A form of Stockholm syndrome, perhaps? ;-)


inline definitely means inline, as in the definition is provided in-line with the declaration.

People are just confusing it with the inlining optimization that a compiler might do.


It’s more precise to say that inline means “this definition might be duplicated.” Non-inline functions also are allowed to have their definitions provided inline with the declaration; the difference is that the linker will error if it encounters a duplicate non-inline definition.


Are you thinking of "weak" rather than "inline"? I always thought of "inline" as a hint to the compiler -- the compiler can inline, but it may not, depending on some compiler-specific optimisation objective (execution speed, code size, ...).


No, I am not thinking of weak; this is why “inline does not mean inline” is on the iceberg :). Although practically speaking inline is also used as a hint. But chiefly it refers to inline linkage.

I’m actually also not familiar with weak, but a quick glance suggests that it might not mean the same thing as inline. Can weak symbols be defined multiple times? EDIT: yes, according to an SO post compilers often use weak to implement inline.


You thought wrong.

Marking the symbol as weak is what inline indeed does from a technical point of view.

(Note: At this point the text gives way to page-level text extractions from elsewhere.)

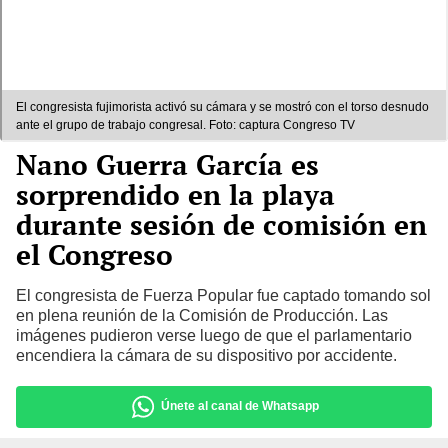
El congresista fujimorista activó su cámara y se mostró con el torso desnudo
ante el grupo de trabajo congresal. Foto: captura Congreso TV
Nano Guerra García es
sorprendido en la playa
durante sesión de comisión en
el Congreso
El congresista de Fuerza Popular fue captado tomando sol
en plena reunión de la Comisión de Producción. Las
imágenes pudieron verse luego de que el parlamentario
encendiera la cámara de su dispositivo por accidente.
Únete al canal de Whatsapp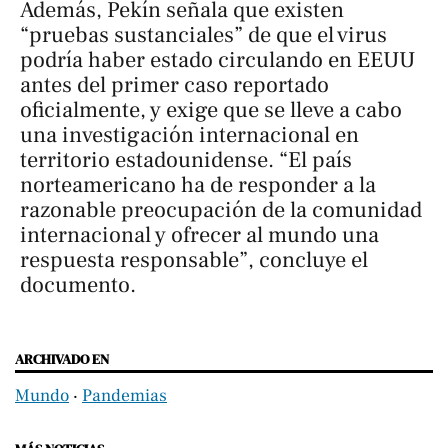
Además, Pekín señala que existen
“pruebas sustanciales” de que el virus
podría haber estado circulando en EEUU
antes del primer caso reportado
oficialmente, y exige que se lleve a cabo
una investigación internacional en
territorio estadounidense. “El país
norteamericano ha de responder a la
razonable preocupación de la comunidad
internacional y ofrecer al mundo una
respuesta responsable”, concluye el
documento.
ARCHIVADO EN
Mundo
‧
Pandemias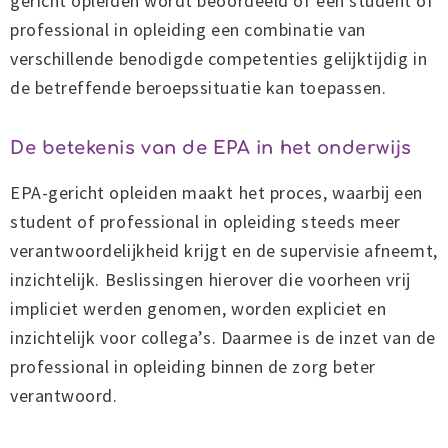
gericht opleiden wordt beoordeeld of een student of
professional in opleiding een combinatie van
verschillende benodigde competenties gelijktijdig in
de betreffende beroepssituatie kan toepassen.
De betekenis van de EPA in het onderwijs
EPA-gericht opleiden maakt het proces, waarbij een
student of professional in opleiding steeds meer
verantwoordelijkheid krijgt en de supervisie afneemt,
inzichtelijk. Beslissingen hierover die voorheen vrij
impliciet werden genomen, worden expliciet en
inzichtelijk voor collega’s. Daarmee is de inzet van de
professional in opleiding binnen de zorg beter
verantwoord.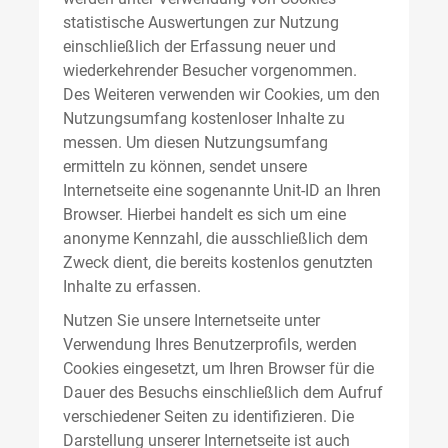
statistische Auswertungen zur Nutzung
einschließlich der Erfassung neuer und
wiederkehrender Besucher vorgenommen.
Des Weiteren verwenden wir Cookies, um den
Nutzungsumfang kostenloser Inhalte zu
messen. Um diesen Nutzungsumfang
ermitteln zu können, sendet unsere
Internetseite eine sogenannte Unit-ID an Ihren
Browser. Hierbei handelt es sich um eine
anonyme Kennzahl, die ausschließlich dem
Zweck dient, die bereits kostenlos genutzten
Inhalte zu erfassen.
Nutzen Sie unsere Internetseite unter
Verwendung Ihres Benutzerprofils, werden
Cookies eingesetzt, um Ihren Browser für die
Dauer des Besuchs einschließlich dem Aufruf
verschiedener Seiten zu identifizieren. Die
Darstellung unserer Internetseite ist auch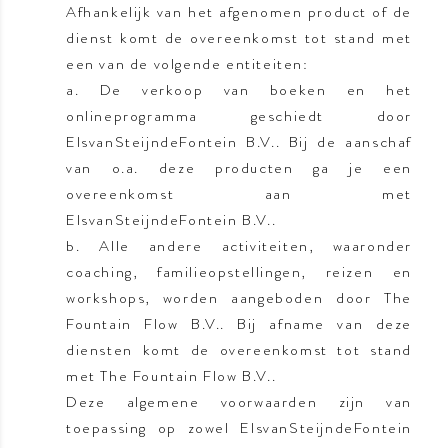
Afhankelijk van het afgenomen product of de
dienst komt de overeenkomst tot stand met
een van de volgende entiteiten:
a. De verkoop van boeken en het
onlineprogramma geschiedt door
ElsvanSteijndeFontein B.V.. Bij de aanschaf
van o.a. deze producten ga je een
overeenkomst aan met
ElsvanSteijndeFontein B.V..
b. Alle andere activiteiten, waaronder
coaching, familieopstellingen, reizen en
workshops, worden aangeboden door The
Fountain Flow B.V.. Bij afname van deze
diensten komt de overeenkomst tot stand
met The Fountain Flow B.V..
Deze algemene voorwaarden zijn van
toepassing op zowel ElsvanSteijndeFontein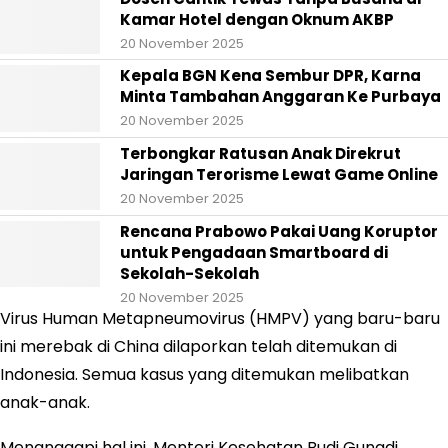
Kamar Hotel dengan Oknum AKBP
20 November 2025
Kepala BGN Kena Sembur DPR, Karna
Minta Tambahan Anggaran Ke Purbaya
20 November 2025
Terbongkar Ratusan Anak Direkrut
Jaringan Terorisme Lewat Game Online
20 November 2025
Rencana Prabowo Pakai Uang Koruptor
untuk Pengadaan Smartboard di
Sekolah-Sekolah
20 November 2025
Virus Human Metapneumovirus (HMPV) yang baru-baru
ini merebak di China dilaporkan telah ditemukan di
Indonesia. Semua kasus yang ditemukan melibatkan
anak-anak.
Menanggapi hal ini, Menteri Kesehatan Budi Gunadi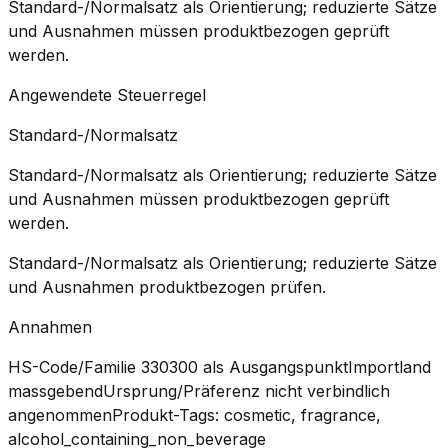
Standard-/Normalsatz als Orientierung; reduzierte Sätze
und Ausnahmen müssen produktbezogen geprüft
werden.
Angewendete Steuerregel
Standard-/Normalsatz
Standard-/Normalsatz als Orientierung; reduzierte Sätze
und Ausnahmen müssen produktbezogen geprüft
werden.
Standard-/Normalsatz als Orientierung; reduzierte Sätze
und Ausnahmen produktbezogen prüfen.
Annahmen
HS-Code/Familie 330300 als Ausgangspunkt
Importland
massgebend
Ursprung/Präferenz nicht verbindlich
angenommen
Produkt-Tags: cosmetic, fragrance,
alcohol_containing_non_beverage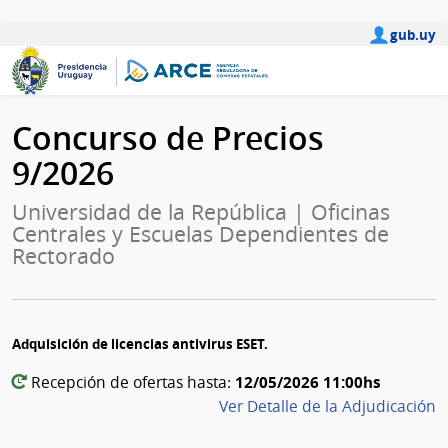
gub.uy
Concurso de Precios
9/2026
Universidad de la República | Oficinas
Centrales y Escuelas Dependientes de
Rectorado
Adquisición de licencias antivirus ESET.
12/05/2026 11:00hs
Recepción de ofertas hasta:
Ver Detalle de la Adjudicación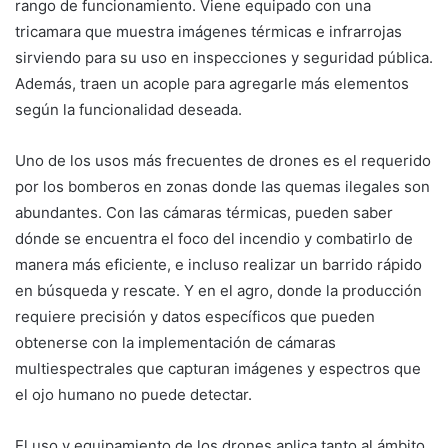
rango de funcionamiento. Viene equipado con una
tricamara que muestra imágenes térmicas e infrarrojas
sirviendo para su uso en inspecciones y seguridad pública.
Además, traen un acople para agregarle más elementos
según la funcionalidad deseada.
Uno de los usos más frecuentes de drones es el requerido
por los bomberos en zonas donde las quemas ilegales son
abundantes. Con las cámaras térmicas, pueden saber
dónde se encuentra el foco del incendio y combatirlo de
manera más eficiente, e incluso realizar un barrido rápido
en búsqueda y rescate. Y en el agro, donde la producción
requiere precisión y datos específicos que pueden
obtenerse con la implementación de cámaras
multiespectrales que capturan imágenes y espectros que
el ojo humano no puede detectar.
El uso y equipamiento de los drones aplica tanto al ámbito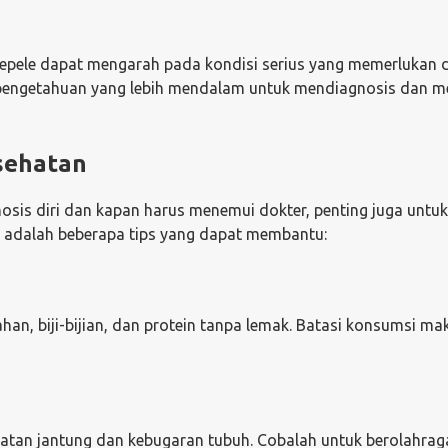
sepele dapat mengarah pada kondisi serius yang memerlukan 
an pengetahuan yang lebih mendalam untuk mendiagnosis dan 
esehatan
is diri dan kapan harus menemui dokter, penting juga untuk
t adalah beberapa tips yang dapat membantu:
an, biji-bijian, dan protein tanpa lemak. Batasi konsumsi m
hatan jantung dan kebugaran tubuh. Cobalah untuk berolahrag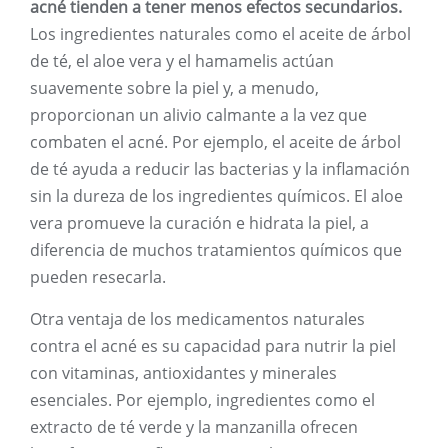
acné tienden a tener menos efectos secundarios.
Los ingredientes naturales como el aceite de árbol
de té, el aloe vera y el hamamelis actúan
suavemente sobre la piel y, a menudo,
proporcionan un alivio calmante a la vez que
combaten el acné. Por ejemplo, el aceite de árbol
de té ayuda a reducir las bacterias y la inflamación
sin la dureza de los ingredientes químicos. El aloe
vera promueve la curación e hidrata la piel, a
diferencia de muchos tratamientos químicos que
pueden resecarla.
Otra ventaja de los medicamentos naturales
contra el acné es su capacidad para nutrir la piel
con vitaminas, antioxidantes y minerales
esenciales. Por ejemplo, ingredientes como el
extracto de té verde y la manzanilla ofrecen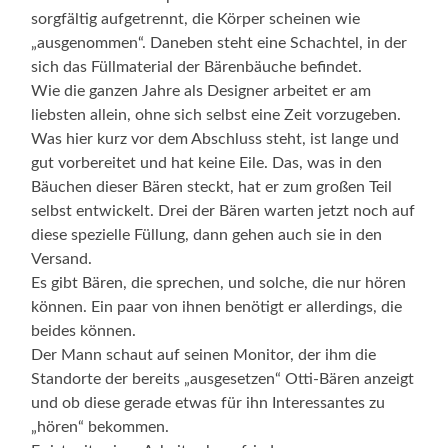
sorgfältig aufgetrennt, die Körper scheinen wie
„ausgenommen“. Daneben steht eine Schachtel, in der
sich das Füllmaterial der Bärenbäuche befindet.
Wie die ganzen Jahre als Designer arbeitet er am
liebsten allein, ohne sich selbst eine Zeit vorzugeben.
Was hier kurz vor dem Abschluss steht, ist lange und
gut vorbereitet und hat keine Eile. Das, was in den
Bäuchen dieser Bären steckt, hat er zum großen Teil
selbst entwickelt. Drei der Bären warten jetzt noch auf
diese spezielle Füllung, dann gehen auch sie in den
Versand.
Es gibt Bären, die sprechen, und solche, die nur hören
können. Ein paar von ihnen benötigt er allerdings, die
beides können.
Der Mann schaut auf seinen Monitor, der ihm die
Standorte der bereits „ausgesetzen“ Otti-Bären anzeigt
und ob diese gerade etwas für ihn Interessantes zu
„hören“ bekommen.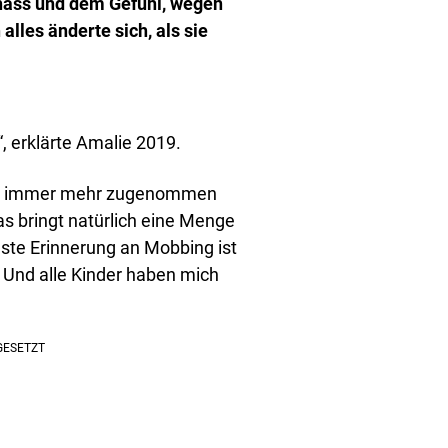
thass und dem Gefühl, wegen
lles änderte sich, als sie
“, erklärte Amalie 2019.
 ich immer mehr zugenommen
as bringt natürlich eine Menge
ste Erinnerung an Mobbing ist
. Und alle Kinder haben mich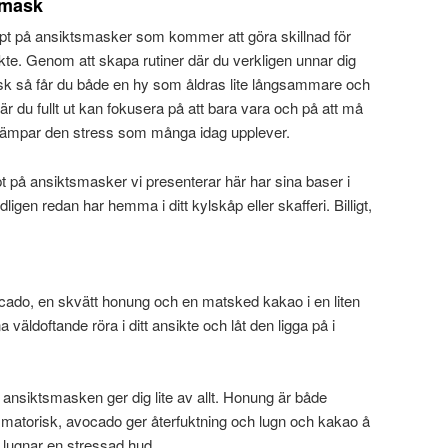
smask
ept på ansiktsmasker som kommer att göra skillnad för
sikte. Genom att skapa rutiner där du verkligen unnar dig
ask så får du både en hy som åldras lite långsammare och
r du fullt ut kan fokusera på att bara vara och på att må
dämpar den stress som många idag upplever.
pt på ansiktsmasker vi presenterar här har sina baser i
igen redan har hemma i ditt kylskåp eller skafferi. Billigt,
ado, en skvätt honung och en matsked kakao i en liten
väldoftande röra i ditt ansikte och låt den ligga på i
 ansiktsmasken ger dig lite av allt. Honung är både
lammatorisk, avocado ger återfuktning och lugn och kakao å
m lugnar en stressad hud.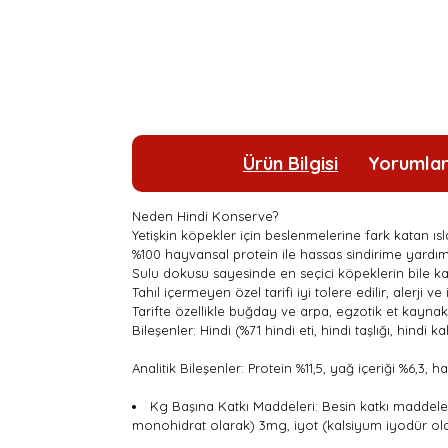
Ürün Bilgisi
Yorumla
Neden Hindi Konserve?
Yetişkin köpekler için beslenmelerine fark katan ısl
%100 hayvansal protein ile hassas sindirime yardım
Sulu dokusu sayesinde en seçici köpeklerin bile kal
Tahıl içermeyen özel tarifi iyi tolere edilir, alerji ve
Tarifte özellikle buğday ve arpa, egzotik et kaynaklar
Bileşenler: Hindi (%71 hindi eti, hindi taşlığı, hindi
Analitik Bileşenler: Protein %11,5, yağ içeriği %6,3,
Kg Başına Katkı Maddeleri: Besin katkı maddeler
monohidrat olarak) 3mg, iyot (kalsiyum iyodür ol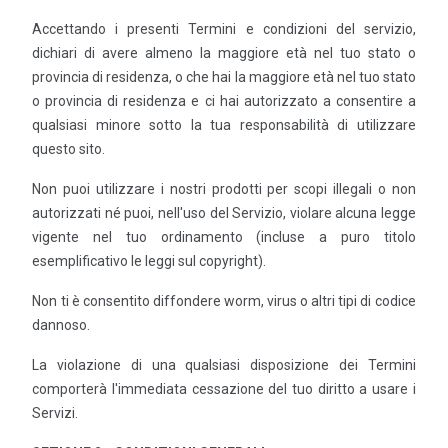
Accettando i presenti Termini e condizioni del servizio,
dichiari di avere almeno la maggiore età nel tuo stato o
provincia di residenza, o che hai la maggiore età nel tuo stato
o provincia di residenza e ci hai autorizzato a consentire a
qualsiasi minore sotto la tua responsabilità di utilizzare
questo sito.
Non puoi utilizzare i nostri prodotti per scopi illegali o non
autorizzati né puoi, nell'uso del Servizio, violare alcuna legge
vigente nel tuo ordinamento (incluse a puro titolo
esemplificativo le leggi sul copyright).
Non ti è consentito diffondere worm, virus o altri tipi di codice
dannoso.
La violazione di una qualsiasi disposizione dei Termini
comporterà l'immediata cessazione del tuo diritto a usare i
Servizi.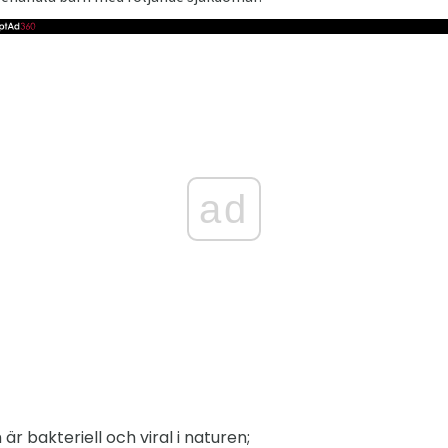
ad
r bakteriell och viral i naturen;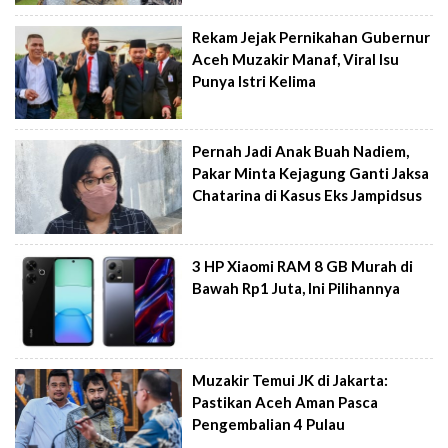
Rekam Jejak Pernikahan Gubernur
Aceh Muzakir Manaf, Viral Isu
Punya Istri Kelima
Pernah Jadi Anak Buah Nadiem,
Pakar Minta Kejagung Ganti Jaksa
Chatarina di Kasus Eks Jampidsus
3 HP Xiaomi RAM 8 GB Murah di
Bawah Rp1 Juta, Ini Pilihannya
Muzakir Temui JK di Jakarta:
Pastikan Aceh Aman Pasca
Pengembalian 4 Pulau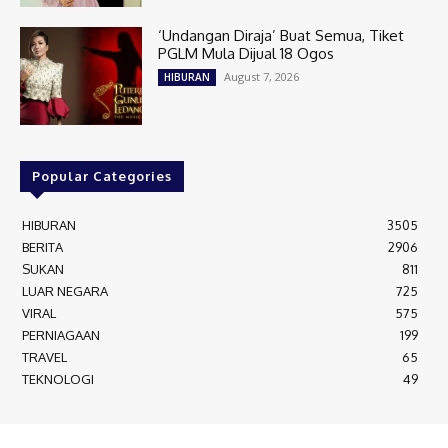
‘Undangan Diraja’ Buat Semua, Tiket
PGLM Mula Dijual 18 Ogos
August 7, 2026
HIBURAN
Popular Categories
HIBURAN
3505
BERITA
2906
SUKAN
811
LUAR NEGARA
725
VIRAL
575
PERNIAGAAN
199
TRAVEL
65
TEKNOLOGI
49
MEDIALAH SDN BHD 2023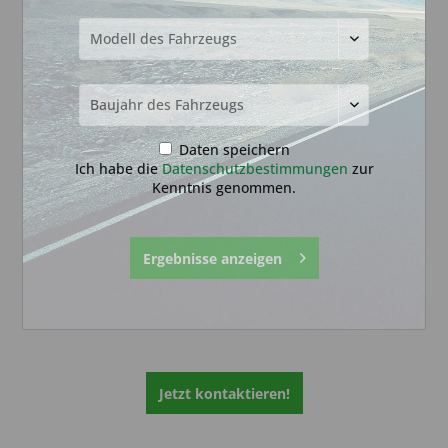
Danke).
Typ:
Schlüsseldienst
Inhaber:
Hasan Hüseyin Akyüz
Webseite:
Zur Webseite
Daten speichern
Ich habe die
Datenschutzbestimmungen
zur
Kenntnis genommen.
AKYÜZ Schlüsseldienst & Sicherheitstechnik
Kennedystr.15
Ergebnisse anzeigen
63477 Maintal
Deutschland
Tel.: 06181497493
Jetzt kontaktieren!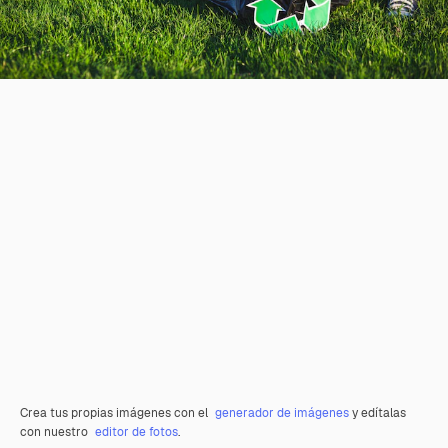
Crea tus propias imágenes con el
generador de imágenes
y edítalas
con nuestro
editor de fotos
.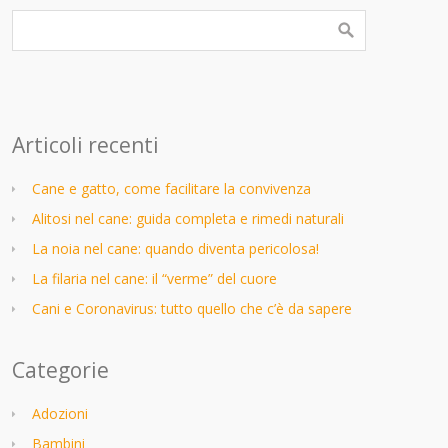
Articoli recenti
Cane e gatto, come facilitare la convivenza
Alitosi nel cane: guida completa e rimedi naturali
La noia nel cane: quando diventa pericolosa!
La filaria nel cane: il “verme” del cuore
Cani e Coronavirus: tutto quello che c’è da sapere
Categorie
Adozioni
Bambini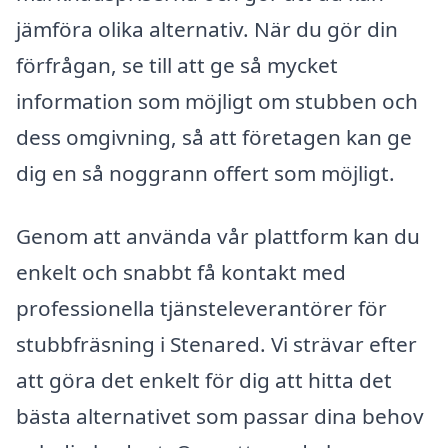
jämföra olika alternativ. När du gör din
förfrågan, se till att ge så mycket
information som möjligt om stubben och
dess omgivning, så att företagen kan ge
dig en så noggrann offert som möjligt.
Genom att använda vår plattform kan du
enkelt och snabbt få kontakt med
professionella tjänsteleverantörer för
stubbfräsning i Stenared. Vi strävar efter
att göra det enkelt för dig att hitta det
bästa alternativet som passar dina behov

I fail to see how it's more precise. Obviously if the definition is inline, it's duplicated in every point where the declaration is imported.

Beginners fail to understand for example that providing a class member function definition within the class definition makes it inline, but that's already what you're doing textually, and that's what the keyword means.


You can declare and inline-define a function in a CPP file and you don't need inline because there are no other places that can import it.

It's only needed for functions defined in header files where multiple definitions may exist after compiling object files.


If you textually define a function "inline" in an header file yet do not mark it inline, you are duplicating it in every point where the declaration is imported, yet, not being inline for linkage purposes, you will get compilation errors.

Member and template functions are special cased to be implicitly inline.


That's not an inline definition, that's a normal definition, which should never be in a header file.

Non-inline definitions need to be in their own translation unit.


Of course, but that disproves that an "inline definition is a definition that is provided inline with a declaration" [in an header file]. An inline definition is a definition that is marked inline, implicitly or explicitly. Whether it is defined together with the declaration or in an header vs translation unit is immaterial.


I don't understand how that disproves it; your code is not well-formed.


Are you saying that code defined in header files is "not well-formed"?


Definition of inline members definitely does not have to appear with declaration (and usually does not for legibility reasons).

    struct X { inline void f(); };
is a perfectly valid inline.


that's a forward declaration, you'll need to provide the inline definition in the same translation unit.